* Instructions for the task: Please convert the text of all the items below into a JSON list of strings, with one string for each line and blank lines left out.
++++++++++++++++++++
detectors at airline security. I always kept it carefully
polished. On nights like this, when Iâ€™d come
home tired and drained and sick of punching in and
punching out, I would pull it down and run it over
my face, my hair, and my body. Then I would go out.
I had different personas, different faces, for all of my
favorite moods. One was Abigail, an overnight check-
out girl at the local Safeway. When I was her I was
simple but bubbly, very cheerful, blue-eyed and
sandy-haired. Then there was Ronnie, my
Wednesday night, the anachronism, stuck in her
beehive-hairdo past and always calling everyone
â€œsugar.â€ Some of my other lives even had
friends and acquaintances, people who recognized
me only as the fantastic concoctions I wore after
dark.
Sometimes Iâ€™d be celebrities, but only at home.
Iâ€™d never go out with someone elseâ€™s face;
++++++++++++++++++++
* Task result:
[
  "detectors at airline security. I always kept it carefully",
  "polished. On nights like this, when Iâ€™d come",
  "home tired and drained and sick of punching in and",
  "punching out, I would pull it down and run it over",
  "my face, my hair, and my body. Then I would go out.",
  "I had different personas, different faces, for all of my",
  "favorite moods. One was Abigail, an overnight check-",
  "out girl at the local Safeway. When I was her I was",
  "simple but bubbly, very cheerful, blue-eyed and",
  "sandy-haired. Then there was Ronnie, my",
  "Wednesday night, the anachronism, stuck in her",
  "beehive-hairdo past and always calling everyone",
  "â€œsugar.â€ Some of my other lives even had",
  "friends and acquaintances, people who recognized",
  "me only as the fantastic concoctions I wore after",
  "dark.",
  "Sometimes Iâ€™d be celebrities, but only at home.",
  "Iâ€™d never go out with someone elseâ€™s face;"
]